My question is in regards to running the following grammar in ANTLRWorks:

INT :('0'..'9')+;
SEMICOLON: ';';
NEWLINE: ('\r\n'|'\n'|'\r');
STMTEND: (SEMICOLON (NEWLINE)*|NEWLINE+);

statement
    : STMTEND
    | INT STMTEND
    ;

program: statement+;

I get the following results with the following input (with program as the start rule), regardless of which newline NL (CR/LF/CRLF) or integer I choose:

"; NL" or "32; NL" parses without error. ";" or "45;" (without newlines) result in EarlyExitException. "NL" by itself parses without error. "456 NL", without the semicolon, results in MismatchedTokenException.

What I want is for a statement to be terminated by a newline, semicolon, or semicolon followed by newline, and I want the parser to eat as many contiguous newlines as it can on a termination, so "; NL NL NL NL" is just one termination, not four or five. Also, I would like the end-of-file case to be a valid termination as well, but I don't know how to do that yet.

So what's wrong with this, and how can I make this terminate nicely at EOF? I'm completely new to all of parsing, ANTLR, and EBNF, and I haven't found much material to read on it at a level somewhere in between the simple calculator example and the reference (I have The Definitive ANTLR Reference, but it really is a reference, with a quick start in the front which I haven't yet got to run outside of ANTLRWorks), so any reading suggestions (besides Wirth's 1977 ACM paper) would be helpful too. Thanks!

Answer

Bart Kiers picture Bart Kiers · Apr 18, 2011

In case of input like ";" or "45;", the token STMTEND will never be created.
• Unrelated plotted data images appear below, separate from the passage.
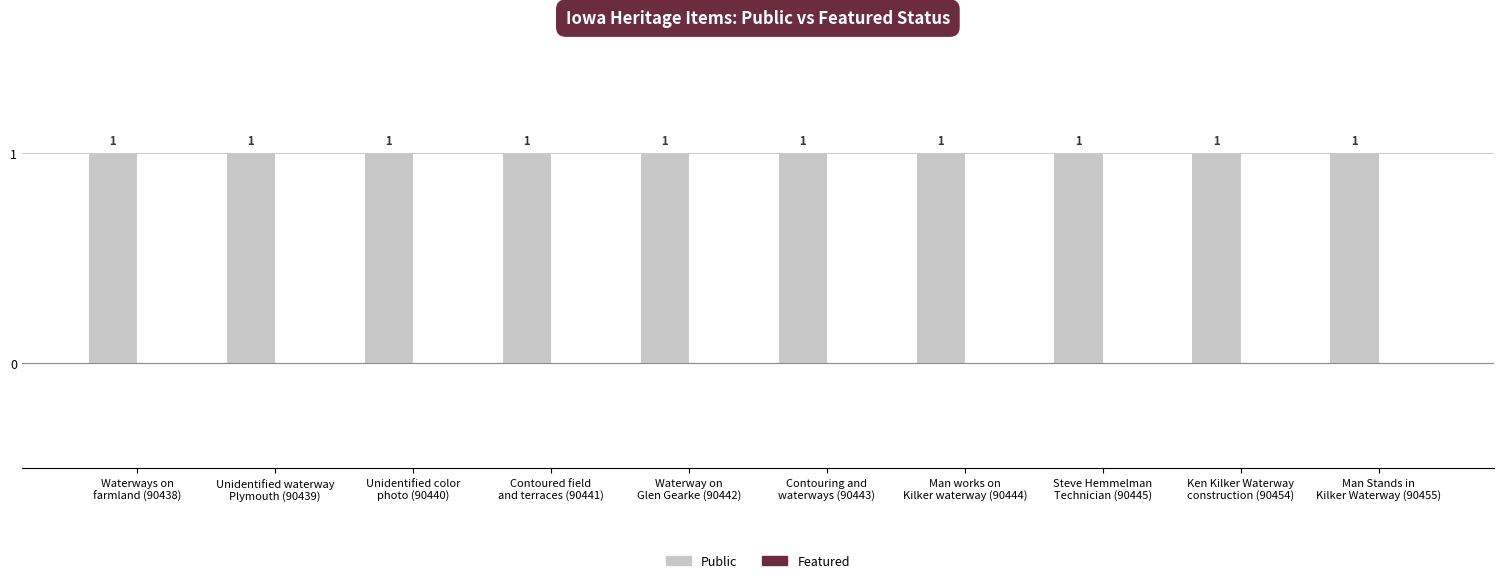

How many groups of bars are there?

10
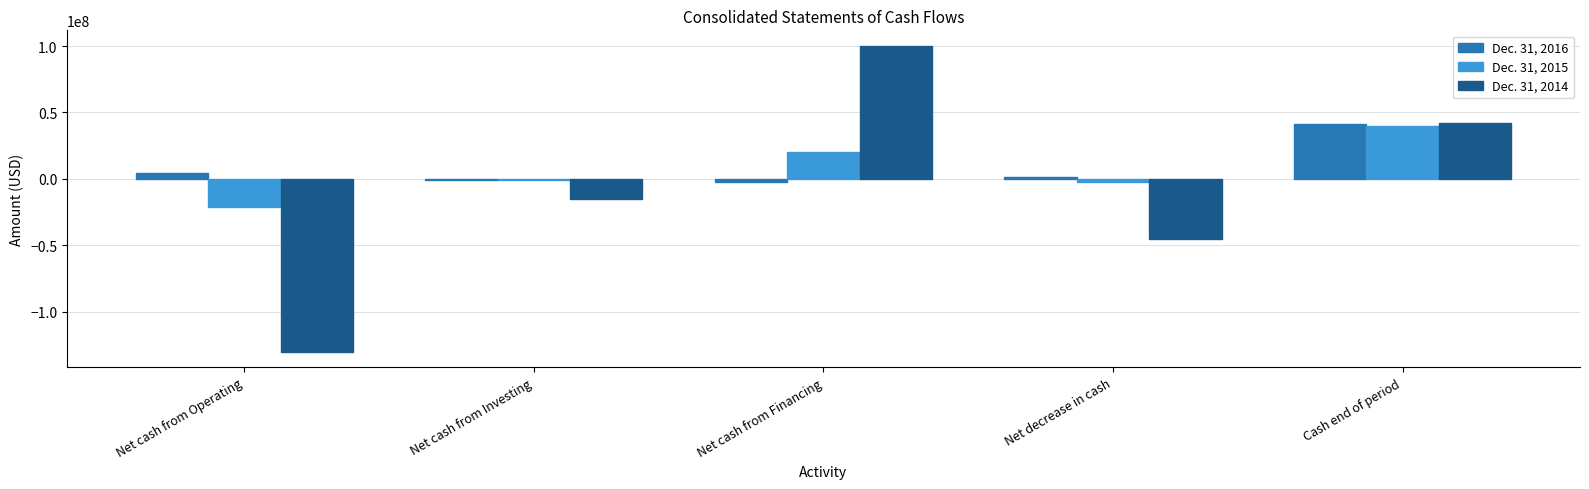

Does the chart contain any negative values?

Yes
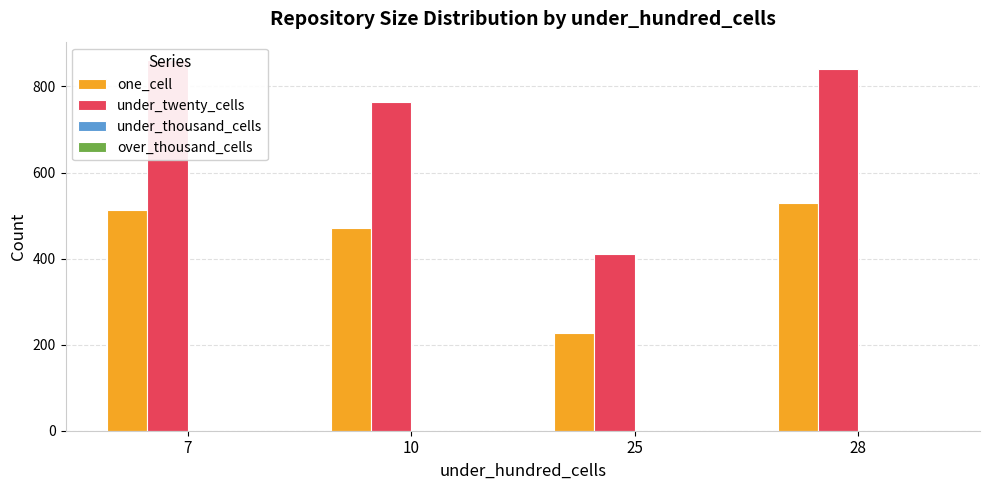

Which has a higher value, 10 or 28?

28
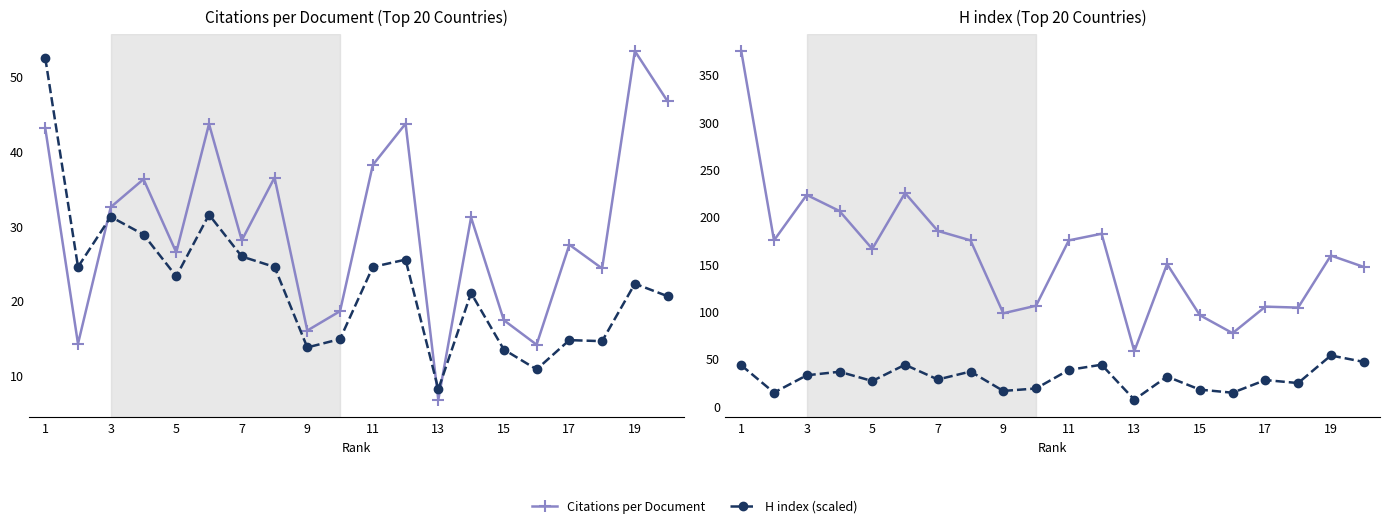

How many interior local peaks does the Citations per Document series have?

7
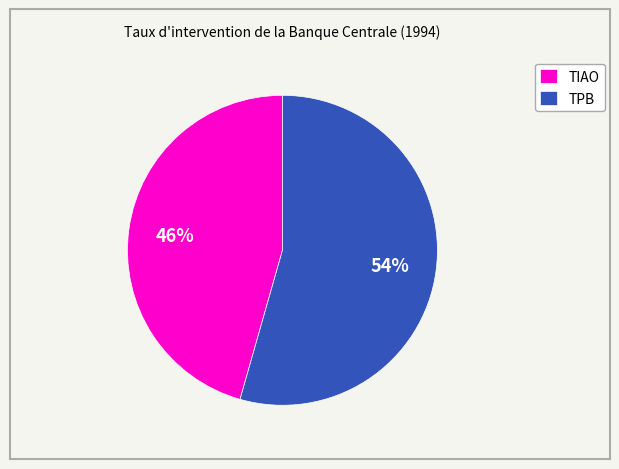

Is the sum of TPB and TIAO greater than half?

Yes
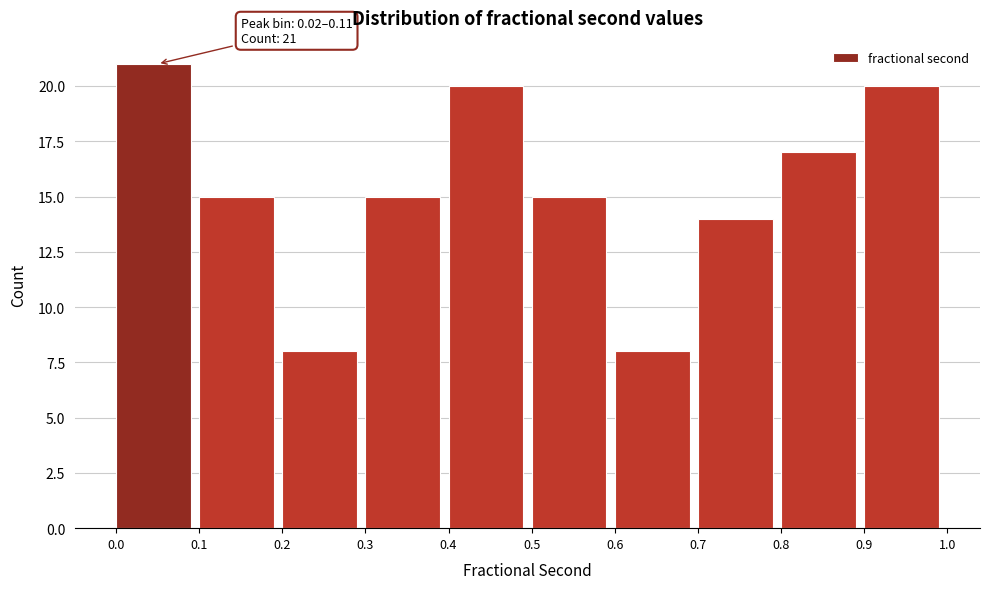

Reading right to left, what are all the values shown in this chart?

20	17	14	8	15	20	15	8	15	21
";" will create a single token: SEMICOLON, and "45;" will produce: INT SEMICOLON.

What you (probably) want is that SEMICOLON and NEWLINE never make it to real tokens themselves, but they will always be a STMTEND. You can do that by making them so called "fragment" rules:

program: statement+;

statement
 : STMTEND
 | INT STMTEND
 ;

INT     : '0'..'9'+;
STMTEND : SEMICOLON NEWLINE* | NEWLINE+;

fragment SEMICOLON : ';';
fragment NEWLINE   : '\r' '\n' | '\n' | '\r';

Fragment rules are only available for other lexer rules, so they will never end up in parser (production) rules. To emphasize: the grammar above will only ever create either INT or STMTEND tokens.